I clicked to add 6 columns. This added 6 boxes that I could add content to. I could add CSS to each box individually. There are plus and minus buttons that allow you to increase or decrease the size of each column. You can also adjust the border, pattern, and margin.
Clicking on the folder for the column opened up a box where I could choose from modules (widgets) to go in the column. After I was done with that row of columns I clicked on a cloning button on the left side of that row. This cloned the row and placed it under the first row. I could drag the rows and rearrange the order easily.
I did run into an issue with saving my post as a draft. Every time I saved it, my content was erased. I had to give the post a name first. Once I named it, I didn’t have any issues with saving the content. For sheer simplicity and ease of use, this one is hard to beat. It’s also free.
Many professionally designed themes come with shortcodes. Shortcodes allow you to easily use premade design elements without having to do any of the coding yourself. You can develop advanced layouts that include columns just by dropping a shortcode into the post. Shortcodes are one of the easiest methods to add columns without having to write your own code.
Drag and Drop
Other themes include options for designing your own layout. Many of them do this through drag and drop design elements. Here are a couple of examples.
I can’t leave out ET’s most popular theme. Divi has its very own page-builder built right in to the core of the theme. Using it, you can create pages with pretty much any kind of column-layout you want. You can load pre-made templates or you can use drag and drop to create your own layouts. Here’s a quick tour:
On a page, click the Use Page Builder button and you’re given this screen. From here you can either load a premade layout and then use or modify it to your heart’s content, or you can start inserting columns.
There are a lot of premade layouts with lots of options.
There are 11 different layout options if you choose to insert columns. Select the one that you want.
Your columns appear in the layout you chose and you can start inserting modules.

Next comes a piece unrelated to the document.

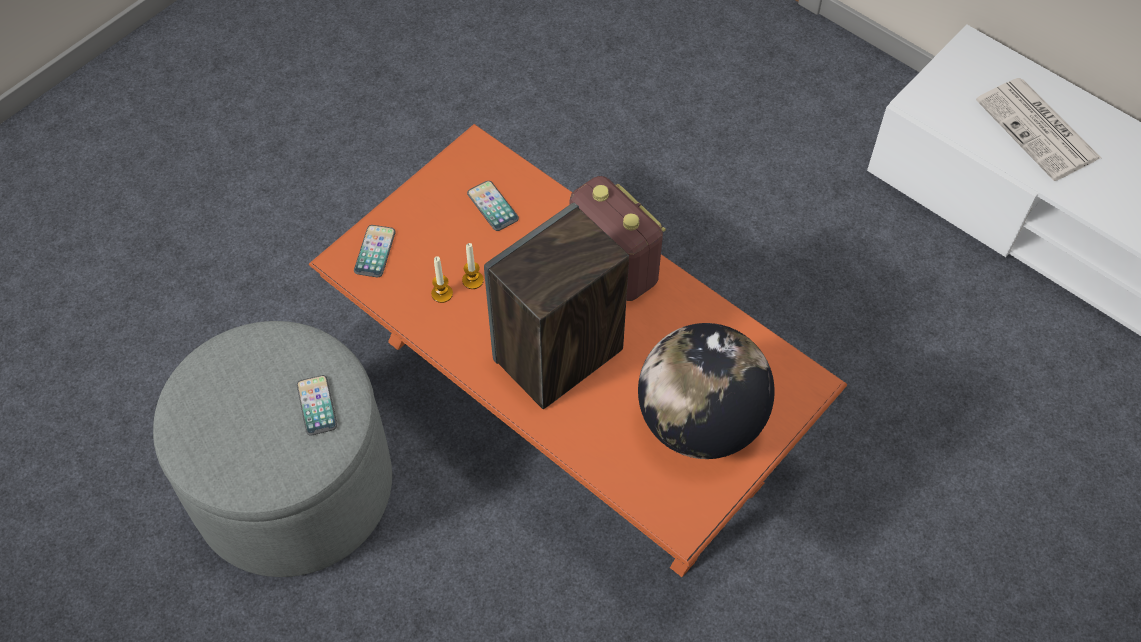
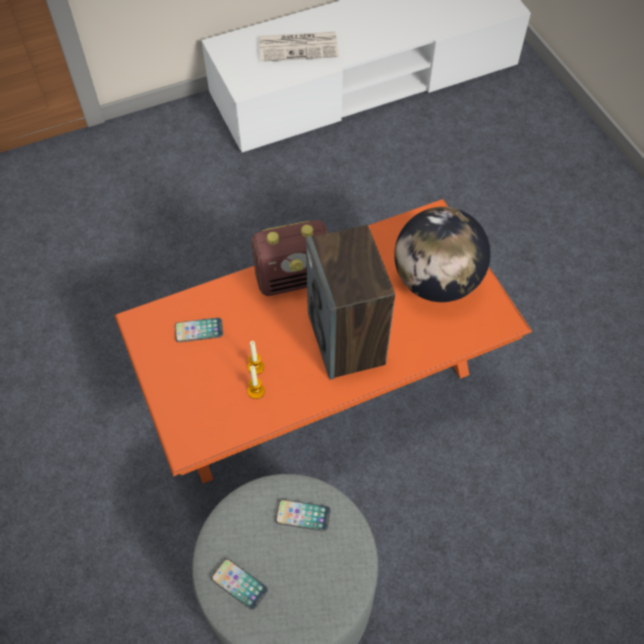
camera: 65 degrees left, 0 degrees up
phone [354,225,396,277] -> phone moved to [211,559,268,610]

You can add as many rows as you want and give each one any layout of columns you choose. Once you’ve chosen your layout you can add modules. You can also go back and edit the layout and add or remove columns if you want. You can also drag and drop the rows. It’s just as easy to modify the layout as it is to create it in the first place.

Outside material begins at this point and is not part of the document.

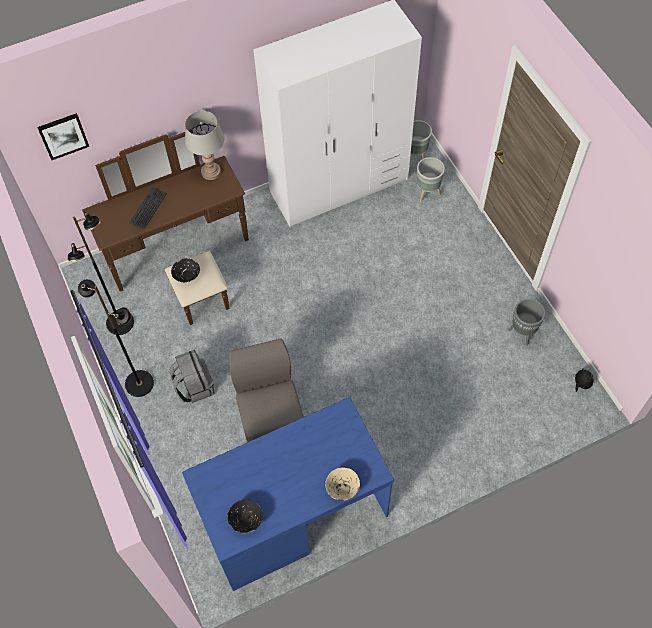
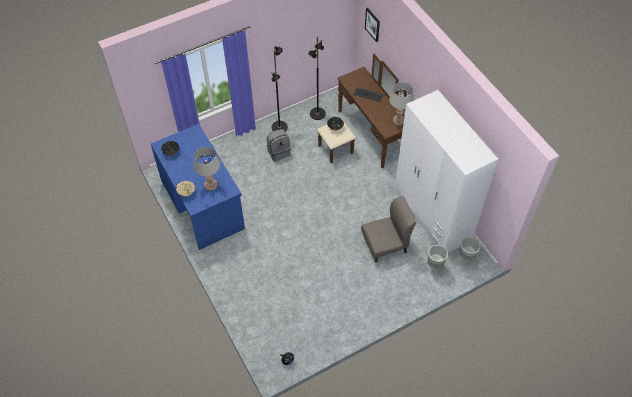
camera: 85 degrees right, 5 degrees down
grey chair [228,338,304,442] -> grey chair moved to [361,196,416,262]
grey planter [508,299,545,346] -> none
none -> grey table lamp [194,147,220,191]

Divi is very easy to use and you can have a unique and professional layout in just a few minutes. It’s part of the Personal plan, a $69 per year package which gives you access to all themes, perpetual updates, and premium technical support.
Make includes a powerful drag and drop layout editor that allows you to create column layouts with a simple click. You can display between 1 and 4 columns in a section. Each column can contain a featured image or content. You can rearranged the columns by drag and drop.
I installed this to try it out. When you create a new page you will have some layout options including one for columns. By default, there are three columns already placed. I added some images that I shot with my smartphone to each column and that was it.
Using it was easy and straightforward. It is free for personal use on a single website. The Make Plus Developer edition is $299, which can be used on unlimited websites.
Columns can really make your content pop. They can make your content easier on the eyes and visually more interesting. With so many good choices of tools to make them, anyone can have nice and elegant columns in their layouts.